INSTRUCTION: Each record here should be printed again exactly; please leave its pictures out.

DATA SECTION:
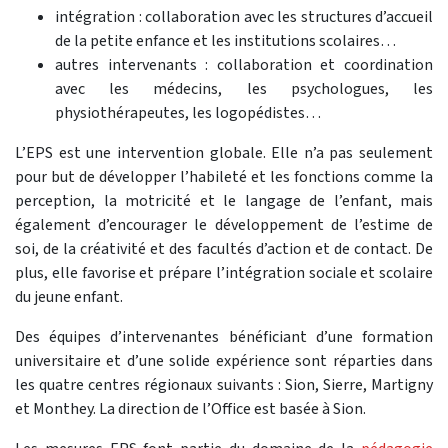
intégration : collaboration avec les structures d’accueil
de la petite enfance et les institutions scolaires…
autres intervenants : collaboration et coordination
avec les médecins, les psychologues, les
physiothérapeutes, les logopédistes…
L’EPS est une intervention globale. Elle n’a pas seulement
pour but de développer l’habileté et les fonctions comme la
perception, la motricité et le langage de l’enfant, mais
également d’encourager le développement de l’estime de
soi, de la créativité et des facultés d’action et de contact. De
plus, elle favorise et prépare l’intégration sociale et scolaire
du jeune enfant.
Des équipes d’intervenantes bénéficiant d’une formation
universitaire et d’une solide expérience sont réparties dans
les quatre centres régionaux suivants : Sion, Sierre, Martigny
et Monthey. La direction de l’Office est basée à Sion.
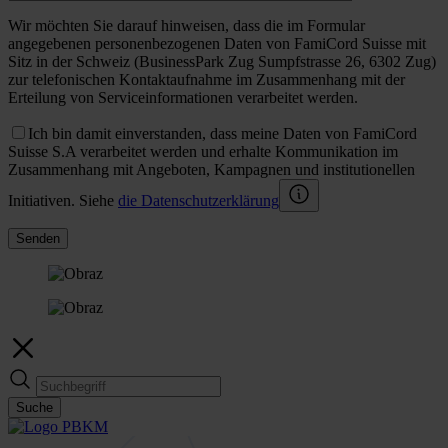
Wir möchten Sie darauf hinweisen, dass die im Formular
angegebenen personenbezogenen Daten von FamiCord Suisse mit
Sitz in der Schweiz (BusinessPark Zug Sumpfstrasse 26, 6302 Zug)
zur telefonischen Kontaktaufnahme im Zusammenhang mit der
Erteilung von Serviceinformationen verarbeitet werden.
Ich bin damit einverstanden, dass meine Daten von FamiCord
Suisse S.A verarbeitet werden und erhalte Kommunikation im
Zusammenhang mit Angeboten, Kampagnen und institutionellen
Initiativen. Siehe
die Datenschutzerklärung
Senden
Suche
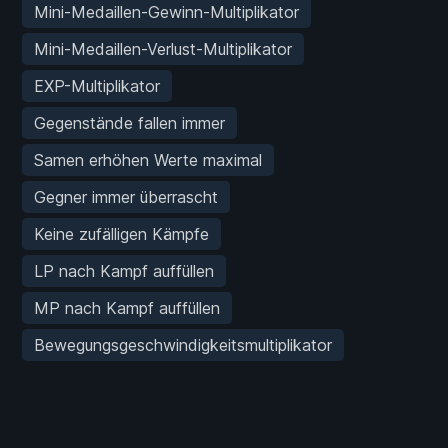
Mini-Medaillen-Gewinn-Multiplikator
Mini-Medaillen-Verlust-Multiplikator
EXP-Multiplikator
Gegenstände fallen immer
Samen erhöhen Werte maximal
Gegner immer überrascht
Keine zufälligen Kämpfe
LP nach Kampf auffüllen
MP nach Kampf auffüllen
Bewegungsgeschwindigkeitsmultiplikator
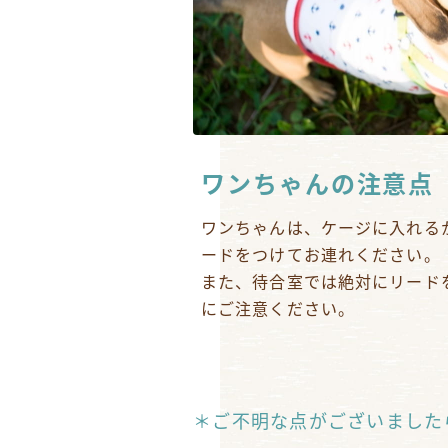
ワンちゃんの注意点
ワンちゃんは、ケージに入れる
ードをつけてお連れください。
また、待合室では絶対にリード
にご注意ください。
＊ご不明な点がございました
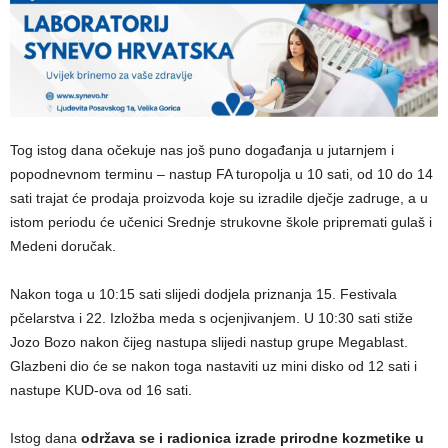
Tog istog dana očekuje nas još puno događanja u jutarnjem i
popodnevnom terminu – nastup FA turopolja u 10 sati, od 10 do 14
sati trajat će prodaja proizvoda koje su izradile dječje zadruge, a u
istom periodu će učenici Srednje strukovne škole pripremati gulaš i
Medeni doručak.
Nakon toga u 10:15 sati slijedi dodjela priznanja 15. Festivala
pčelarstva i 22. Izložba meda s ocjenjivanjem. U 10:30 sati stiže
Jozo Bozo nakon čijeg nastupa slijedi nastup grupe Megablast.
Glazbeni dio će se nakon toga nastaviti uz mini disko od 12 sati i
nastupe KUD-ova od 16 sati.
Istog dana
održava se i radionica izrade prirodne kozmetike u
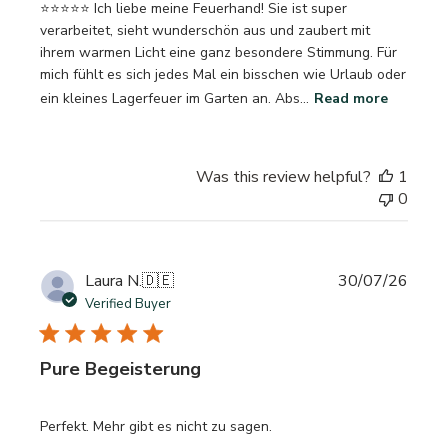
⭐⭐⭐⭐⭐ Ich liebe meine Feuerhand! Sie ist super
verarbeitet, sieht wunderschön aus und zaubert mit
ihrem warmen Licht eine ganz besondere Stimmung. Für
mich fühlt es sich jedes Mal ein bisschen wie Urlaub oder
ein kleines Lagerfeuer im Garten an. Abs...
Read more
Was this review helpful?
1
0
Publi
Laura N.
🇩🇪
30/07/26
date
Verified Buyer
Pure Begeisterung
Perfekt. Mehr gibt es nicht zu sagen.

SOLUTION TO THIS PROBLEM:
intégration : collaboration avec les structures d’accueil
de la petite enfance et les institutions scolaires…
autres intervenants : collaboration et coordination
avec les médecins, les psychologues, les
physiothérapeutes, les logopédistes…
L’EPS est une intervention globale. Elle n’a pas seulement
pour but de développer l’habileté et les fonctions comme la
perception, la motricité et le langage de l’enfant, mais
également d’encourager le développement de l’estime de
soi, de la créativité et des facultés d’action et de contact. De
plus, elle favorise et prépare l’intégration sociale et scolaire
du jeune enfant.
Des équipes d’intervenantes bénéficiant d’une formation
universitaire et d’une solide expérience sont réparties dans
les quatre centres régionaux suivants : Sion, Sierre, Martigny
et Monthey. La direction de l’Office est basée à Sion.
Wir möchten Sie darauf hinweisen, dass die im Formular
angegebenen personenbezogenen Daten von FamiCord Suisse mit
Sitz in der Schweiz (BusinessPark Zug Sumpfstrasse 26, 6302 Zug)
zur telefonischen Kontaktaufnahme im Zusammenhang mit der
Erteilung von Serviceinformationen verarbeitet werden.
Ich bin damit einverstanden, dass meine Daten von FamiCord
Suisse S.A verarbeitet werden und erhalte Kommunikation im
Zusammenhang mit Angeboten, Kampagnen und institutionellen
Initiativen. Siehe
die Datenschutzerklärung
Senden
Suche
Mini-Medaillen-Gewinn-Multiplikator
Mini-Medaillen-Verlust-Multiplikator
EXP-Multiplikator
Gegenstände fallen immer
Samen erhöhen Werte maximal
Gegner immer überrascht
Keine zufälligen Kämpfe
LP nach Kampf auffüllen
MP nach Kampf auffüllen
Bewegungsgeschwindigkeitsmultiplikator
ワンちゃんの注意点
ワンちゃんは、ケージに入れる
ードをつけてお連れください。
また、待合室では絶対にリード
にご注意ください。
＊ご不明な点がございました
Tog istog dana očekuje nas još puno događanja u jutarnjem i
popodnevnom terminu – nastup FA turopolja u 10 sati, od 10 do 14
sati trajat će prodaja proizvoda koje su izradile dječje zadruge, a u
istom periodu će učenici Srednje strukovne škole pripremati gulaš i
Medeni doručak.
Nakon toga u 10:15 sati slijedi dodjela priznanja 15. Festivala
pčelarstva i 22. Izložba meda s ocjenjivanjem. U 10:30 sati stiže
Jozo Bozo nakon čijeg nastupa slijedi nastup grupe Megablast.
Glazbeni dio će se nakon toga nastaviti uz mini disko od 12 sati i
nastupe KUD-ova od 16 sati.
Istog dana
održava se i radionica izrade prirodne kozmetike u
⭐⭐⭐⭐⭐ Ich liebe meine Feuerhand! Sie ist super
verarbeitet, sieht wunderschön aus und zaubert mit
ihrem warmen Licht eine ganz besondere Stimmung. Für
mich fühlt es sich jedes Mal ein bisschen wie Urlaub oder
ein kleines Lagerfeuer im Garten an. Abs...
Read more
Was this review helpful?
1
0
Publi
Laura N.
🇩🇪
30/07/26
date
Verified Buyer
Pure Begeisterung
Perfekt. Mehr gibt es nicht zu sagen.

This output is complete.